WRITTEN REQUEST: Copy out the following rows word for word, without changing anything.

[Rows from a segmentation dataset]
## begin

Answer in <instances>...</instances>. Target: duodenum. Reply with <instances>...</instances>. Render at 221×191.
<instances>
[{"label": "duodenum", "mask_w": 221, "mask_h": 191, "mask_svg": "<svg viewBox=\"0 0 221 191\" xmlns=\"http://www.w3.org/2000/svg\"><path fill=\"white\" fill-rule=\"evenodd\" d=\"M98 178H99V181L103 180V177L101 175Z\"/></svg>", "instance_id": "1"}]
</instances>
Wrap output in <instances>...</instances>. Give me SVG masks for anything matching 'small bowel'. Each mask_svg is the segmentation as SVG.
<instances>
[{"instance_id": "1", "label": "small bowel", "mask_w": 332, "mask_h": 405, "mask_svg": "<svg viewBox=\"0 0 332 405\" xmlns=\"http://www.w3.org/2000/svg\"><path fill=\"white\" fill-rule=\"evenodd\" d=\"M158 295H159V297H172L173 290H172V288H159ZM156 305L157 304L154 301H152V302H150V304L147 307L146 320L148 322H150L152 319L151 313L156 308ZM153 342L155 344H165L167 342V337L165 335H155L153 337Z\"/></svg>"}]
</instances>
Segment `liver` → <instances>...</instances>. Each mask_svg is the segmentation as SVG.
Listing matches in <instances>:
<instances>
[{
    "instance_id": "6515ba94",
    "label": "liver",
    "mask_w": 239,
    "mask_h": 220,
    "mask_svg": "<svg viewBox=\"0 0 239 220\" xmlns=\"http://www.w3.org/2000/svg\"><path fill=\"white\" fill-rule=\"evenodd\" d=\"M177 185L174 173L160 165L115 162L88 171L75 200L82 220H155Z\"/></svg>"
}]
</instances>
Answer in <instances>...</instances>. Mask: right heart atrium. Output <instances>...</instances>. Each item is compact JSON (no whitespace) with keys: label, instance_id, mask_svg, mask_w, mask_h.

## end

RESPONSE TO THIS TASK:
Answer in <instances>...</instances>. Target: duodenum. Reply with <instances>...</instances>. Render at 221×191.
<instances>
[{"label": "duodenum", "mask_w": 221, "mask_h": 191, "mask_svg": "<svg viewBox=\"0 0 221 191\" xmlns=\"http://www.w3.org/2000/svg\"><path fill=\"white\" fill-rule=\"evenodd\" d=\"M98 178H99V181L103 180V177L101 175Z\"/></svg>", "instance_id": "1"}]
</instances>
Wrap output in <instances>...</instances>. Give me SVG masks for anything matching 'small bowel'. Each mask_svg is the segmentation as SVG.
<instances>
[{"instance_id": "1", "label": "small bowel", "mask_w": 332, "mask_h": 405, "mask_svg": "<svg viewBox=\"0 0 332 405\" xmlns=\"http://www.w3.org/2000/svg\"><path fill=\"white\" fill-rule=\"evenodd\" d=\"M158 295H159V297H172L173 290H172V288H159ZM156 305L157 304L154 301H152V302H150V304L147 307L146 320L148 322H150L152 319L151 313L156 308ZM153 342L155 344H165L167 342V337L165 335H155L153 337Z\"/></svg>"}]
</instances>
Segment `liver` → <instances>...</instances>. Each mask_svg is the segmentation as SVG.
Listing matches in <instances>:
<instances>
[{
    "instance_id": "6515ba94",
    "label": "liver",
    "mask_w": 239,
    "mask_h": 220,
    "mask_svg": "<svg viewBox=\"0 0 239 220\" xmlns=\"http://www.w3.org/2000/svg\"><path fill=\"white\" fill-rule=\"evenodd\" d=\"M177 185L174 173L160 165L115 162L88 171L75 200L82 220H155Z\"/></svg>"
}]
</instances>
Answer in <instances>...</instances>. Mask: right heart atrium. Output <instances>...</instances>. Each item is compact JSON (no whitespace) with keys: label, instance_id, mask_svg, mask_w, mask_h.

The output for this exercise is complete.